The researchers then compared the two groups’ overall survival (how long the women lived, with or without the cancer growing) and progression-free survival (how long the women lived without the cancer growing).
Survival rates were about the same whether or not the women switched chemotherapy regimens:
- overall survival was about 1 year in both groups
- progression-free survival was 3.5 months for women who switched regimens and 4.6 months for women who didn’t switch
While these results don’t seem very promising, the researchers were quick to point out that they don’t mean that chemotherapy doesn’t benefit women diagnosed with metastatic disease with high levels of CTCs. Instead, the researchers suggested that these women may need more aggressive treatment strategies than were used in the study, such as new medicines being tested in a clinical trial.

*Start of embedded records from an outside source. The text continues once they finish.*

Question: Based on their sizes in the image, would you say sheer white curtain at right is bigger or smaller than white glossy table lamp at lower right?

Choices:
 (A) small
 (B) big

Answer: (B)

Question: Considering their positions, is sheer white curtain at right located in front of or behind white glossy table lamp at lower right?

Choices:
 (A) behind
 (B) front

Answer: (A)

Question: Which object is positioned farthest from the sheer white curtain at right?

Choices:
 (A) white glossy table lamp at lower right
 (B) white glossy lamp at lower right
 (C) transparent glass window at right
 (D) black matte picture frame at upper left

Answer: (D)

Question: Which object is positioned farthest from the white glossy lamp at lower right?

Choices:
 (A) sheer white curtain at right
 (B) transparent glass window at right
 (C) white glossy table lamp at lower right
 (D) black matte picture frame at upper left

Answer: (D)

"Although chemotherapy may work for these patients, it clearly does not work as long as one would like,” said Jeffrey Smerage, M.D., clinical associate professor at the University of Michigan Comprehensive Cancer Center, who presented the research. “This suggests that this patient population needs more effective treatment options beyond traditional chemotherapy. Given that these patients have higher cancer-related risks, early consideration of clinical trial participation would be appropriate."
If you’ve been diagnosed with metastatic breast cancer and tests show you have a high level of CTCs, you might want to talk to your doctor about this study. Ask if your CTC levels will be checked again after your first cycle of chemotherapy and what your treatment options are if CTC levels haven’t dropped. You also may want to ask your doctor about any clinical trials that may be a good fit for you and your unique situation.